What about choice? During the campaign, we heard the candidates talk a lot about choice. But did they mean choice only for the middle and upper classes? What about poor people on Medicaid in Florida who could have their choices made by the state? And if WellCare dropped out because it wanted higher reimbursements, that raises the big question about cutting fees to doctors and hospitals and cost containment in general. Just how will reform deal with real cost controls that may squeeze the incomes of doctors and hospitals?

Good local reporting needs to dig beneath all this and reporters must be careful they are not used by providers in their campaign to get more money. Payments to doctors under the Medicare program will be on the agenda this year whether or not comprehensive reform occurs.

In localizing the story, Medicaid is a good place to start. It's key to the public/private model of reform that the health care cognoscenti apparently agree will be the American solution. Journalists need to examine who will really get coverage under any kind of expansion and who will be left out. The U.S. health system is good at not quite covering everyone and deferring until another day the time when all will have health insurance. What does the stimulus package do to let unemployed adults go on Medicaid, if anything? Will childless adults still go without coverage under the program? Take a look at kids still left out under the SCHIP expansion. Not every child eligible for Medicaid or SCHIP will be covered. Explore why they didn't make the cut and what they do to get care. That will help keep the spotlight on political promises that politicians, especially the president, made to cover everyone some day.

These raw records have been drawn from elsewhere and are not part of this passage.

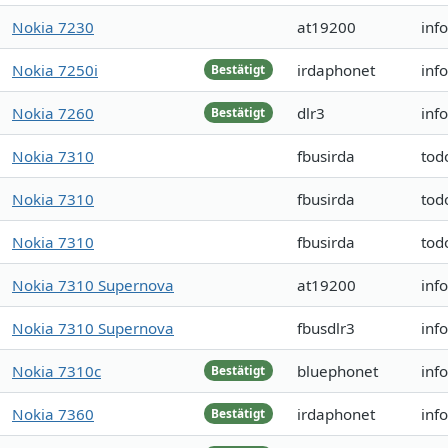
Nokia 7230
at19200
inf
Nokia 7250i
irdaphonet
inf
Bestätigt
Nokia 7260
dlr3
inf
Bestätigt
Nokia 7310
fbusirda
tod
Nokia 7310
fbusirda
tod
Nokia 7310
fbusirda
tod
Nokia 7310 Supernova
at19200
inf
Nokia 7310 Supernova
fbusdlr3
inf
Nokia 7310c
bluephonet
inf
Bestätigt
Nokia 7360
irdaphonet
inf
Bestätigt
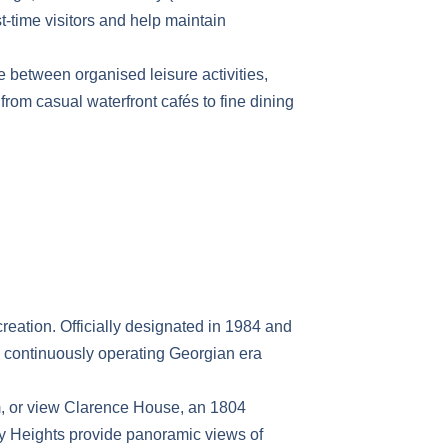
st-time visitors and help maintain
te between organised leisure activities,
from casual waterfront cafés to fine dining
creation. Officially designated in 1984 and
 continuously operating Georgian era
um, or view Clarence House, an 1804
ley Heights provide panoramic views of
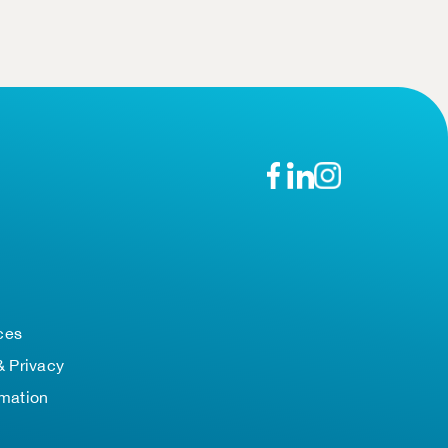
n
ces
& Privacy
rmation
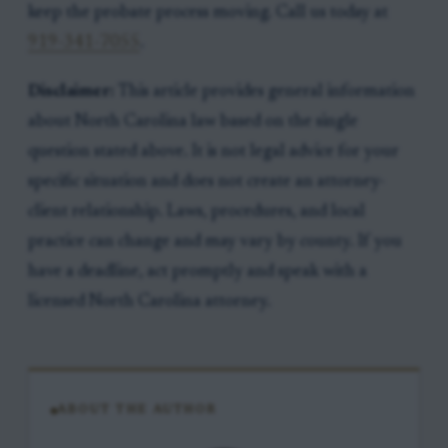
keep the probate process moving. Call us today at
919-341-7055
.
Disclaimer:
This article provides general information
about North Carolina law based on the single
question stated above. It is not legal advice for your
specific situation and does not create an attorney-
client relationship. Laws, procedures, and local
practice can change and may vary by county. If you
have a deadline, act promptly and speak with a
licensed North Carolina attorney.
ABOUT THE AUTHOR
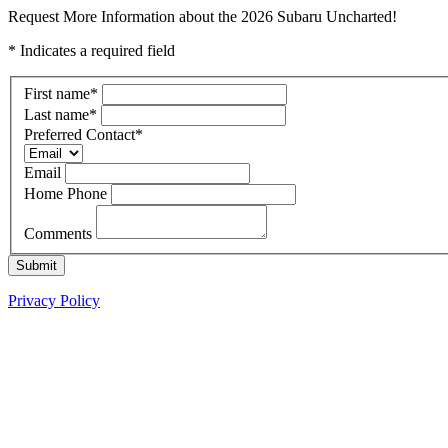
Request More Information about the 2026 Subaru Uncharted!
* Indicates a required field
First name
*
Last name
*
Preferred Contact
*
Email
Home Phone
Comments
Submit
Privacy Policy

Pay attention to the rhetoric. Everyone seems to be for "affordable" coverage. Who wouldn't be? But affordable coverage does not mean affordable care. The new, high-deductible insurance policies that will undoubtedly be touted as an answer to getting more people covered may be affordable, but they often leave families with high out-of-pocket expenses they cannot afford. Dissecting this problem of lack of insurance from the point of view of people who actually have to buy the policies could make some great copy. Looking at the deductibles, coinsurance, limited number of visits, and services not covered can be a consumer story fit into the context of the debate.

And then there's the grassroots story. Various special-interest groups like the American Medical Association and America's Health Insurance Plans have already mobilized their own grassroots ambassadors who can be called on to write letters, phone members of Congress, send e-mails, and make themselves available for fly-ins to Washington to appear before congressional committees.

Reporters can help identify who really is representing the grassroots and who is representing the special interests with much to gain or lose from reform.

Health reform gives our profession a chance to show what good journalism is all about. Good reporting is also a lot of fun.


Trudy Lieberman is president of the AHCJ board of directors. She is director of the Health and Medicine Reporting Program for the Graduate School of Journalism at City University of New York.